If it wasn’t confusing enough, it seems there is even a hybrid form: Pan/Pani and the listener’s first name, e.g. Pani Małgosiu or Panie Piotrze. As far as I can tell, this form is used by elderly ladies with their friends and salespeople who want to create a false sense of closeness in order to try and sell you something.
I also wonder if this is changing? Does the internet, the influence of English and generational change mean that Ty is becoming more prevalent? It seems the internet and I have a Ty-relationship since most of its communications use this direct form. Perhaps this needs to be sorted – surely computers can handle my mathematical formula? And if they decided to re-brand YouTube under a Polish name, would it be called TyTube, WyTube, PaństwoTube… or perhaps the more Slavic PaństwoCiub?

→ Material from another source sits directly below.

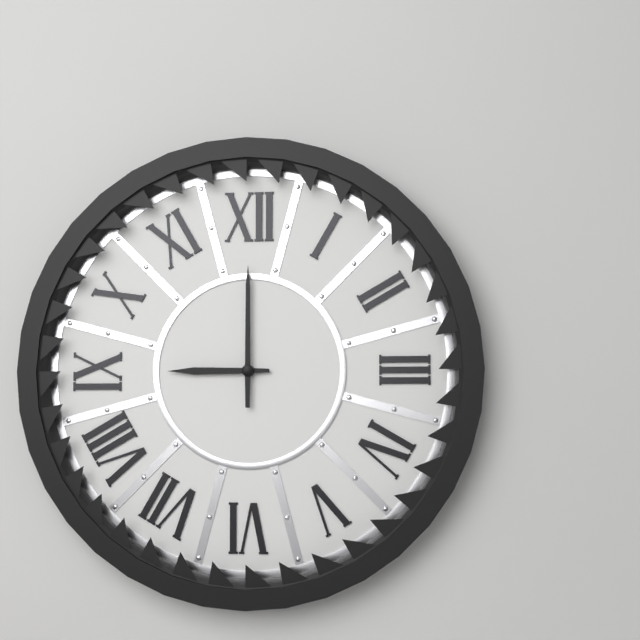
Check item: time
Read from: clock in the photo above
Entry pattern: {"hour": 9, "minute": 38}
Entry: {"hour": 9, "minute": 0}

But, after all these questions, I must say that there is one huge favour that Poles grant to foreigners:
We’re excluded from all this!
Poles don’t seem to care whether a foreigner uses Ty, Pani or whatever. I’ve never met a Pole that expected me to use it correctly or was offended when I didn’t. I wonder why this is. Is it because Poles appreciate that their language is extraordinarily difficult and give foreigners a free pass? Is it because Poles don’t have much experience of foreigners speaking their language and so have low expectations? Is it because all these norms and rules about respect only apply to native Polish speakers?
Whatever the reason, I am mightily relieved. I try to follow these linguistic and cultural norms as best I can, but, as you might have concluded from the number of questions in this post, I don’t have complete clarity around this language area yet.